Psilocybin has been a struggle. Well, that's true unless you are Compass Pathways ( CMPS
) over the past week. The stock has rocketed 20% higher. The company announced a new U.S. Crystalline Psilocybin patent along with strong topline data for its cancer therapy. The target is treatment for depression.
This is indeed great news, especially for those suffering from depression. The current "treatment" for depression is a treatment of symptoms, not causes.
The data for this study came from a clinician-administered symptom questionnaire.
Don't get me wrong, but I still have a little hesitation with this methodology in terms of wide adaptation. It's a well-designed, time-tested questionnaire, but it is still subjective. It has a sliding scale and with subjective points, a score by one person may not be the same score by another person for the same thing.
Let's use soccer players and hockey players as an example in terms of a pain scale. If a professional soccer player gets buzzed by a butterfly, the player will flop to the ground in agony.
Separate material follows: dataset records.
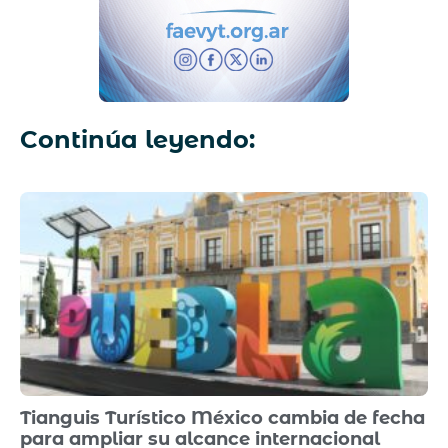
Continúa leyendo:
Tianguis Turístico México cambia de fecha
para ampliar su alcance internacional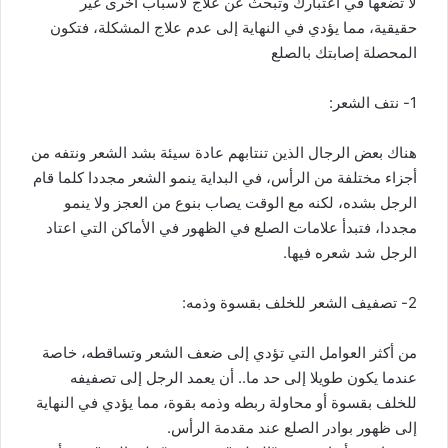
لا تضعها في اعتبارك وتبحث عن علاج لأسباب أخرى غير
حقيقية، مما يؤدي في النهاية إلى عدم علاج المشكلة، فتكون
المحصلة إصابتك بالصلع
1- نتف الشعر:
هناك بعض الرجال الذين تنتابهم عادة سيئة بشد الشعر ونتفه من
أجزاء مختلفة من الرأس، في البداية ينمو الشعر مجددا كلما قام
الرجل بشده، لكنه مع الوقت يصاب بنوع من العجز ولا ينمو
مجددا، فتبدأ علامات الصلع في الظهور في الأماكن التي اعتاد
الرجل شد شعره فيها.
2- تصفيف الشعر للخلف بقسوة وذمه:
من أكثر العوامل التي تؤدي إلى ضعف الشعر وتساقطه، خاصة
عندما يكون طويلا إلى حد ما.. أن يعمد الرجل إلى تصفيفه
للخلف بقسوة أو محاولة ربطه وذمه بقوة، مما يؤدي في النهاية
إلى ظهور بوادر الصلع عند مقدمة الرأس.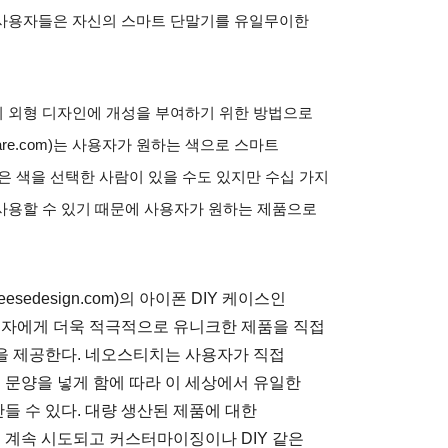
 사용자들은 자신의 스마트 단말기를 유일무이한
 외형 디자인에 개성을 부여하기 위한 방법으로
are.com)
는 사용자가 원하는 색으로 스마트
은 색을 선택한 사람이 있을 수도 있지만 수십 가지
사용할 수 있기 때문에 사용자가 원하는 제품으로
eesedesign.com)
의 아이폰
DIY
케이스인
자에게 더욱 적극적으로 유니크한 제품을 직접
을 제공한다
.
네오스티치는 사용자가 직접
문양을 넣게 함에 따라 이 세상에서 유일한
들 수 있다
.
대량 생산된 제품에 대한
 계속 시도되고 커스터마이징이나
DIY
같은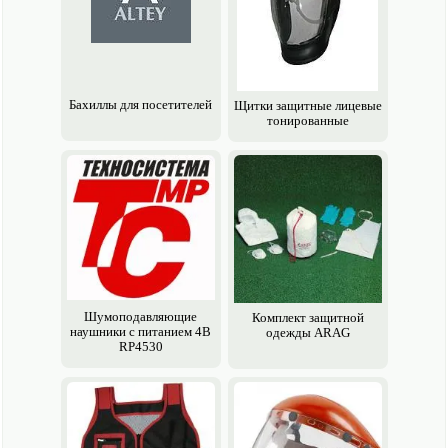
Бахиллы для посетителей
Щитки защитные лицевые
тонированные
Шумоподавляющие
Комплект защитной
наушники с питанием 4В
одежды ARAG
RP4530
When asked by the referee, the player will claim pain of nine or 10 on a scale of one to 10. On the other hand, a hockey player will take a puck to the face, spit out two teeth, and get back on the ice. When asked, the hockey player will shrug it off as a two or a three.
Maybe those are examples are a bit more entertaining than practical, but it covers the point that subjective is an issue. To get psilocybin in the mainstream, in my view, is the market will need to see both qualitative and quantitative. I believe that's what makes the news from Cybin ( CYBN
) so crucial Tuesday morning.
The company announced the Food and Drug Administration has authorized an investigational new drug application to proceed using Kernel's Flow technology to measure ketamine's psychedelic effect on cerebral cortex hemodynamics. Simply put, the company is going to be able to watch the brain in real-time during treatment. This is a huge leap for the sector as watching neuroimaging during treatment should offer hints or answers as to how brains react to treatment. Scientists will be able to compare healthy brains to diseased brains and measure if treatment improves or resets diseased brains. The end result will be quantifiable answers rather than ones relying on patient reporting.
While both approaches have merit, adding this piece to the psilocybin story isn't just big for Cybin but for the sector itself.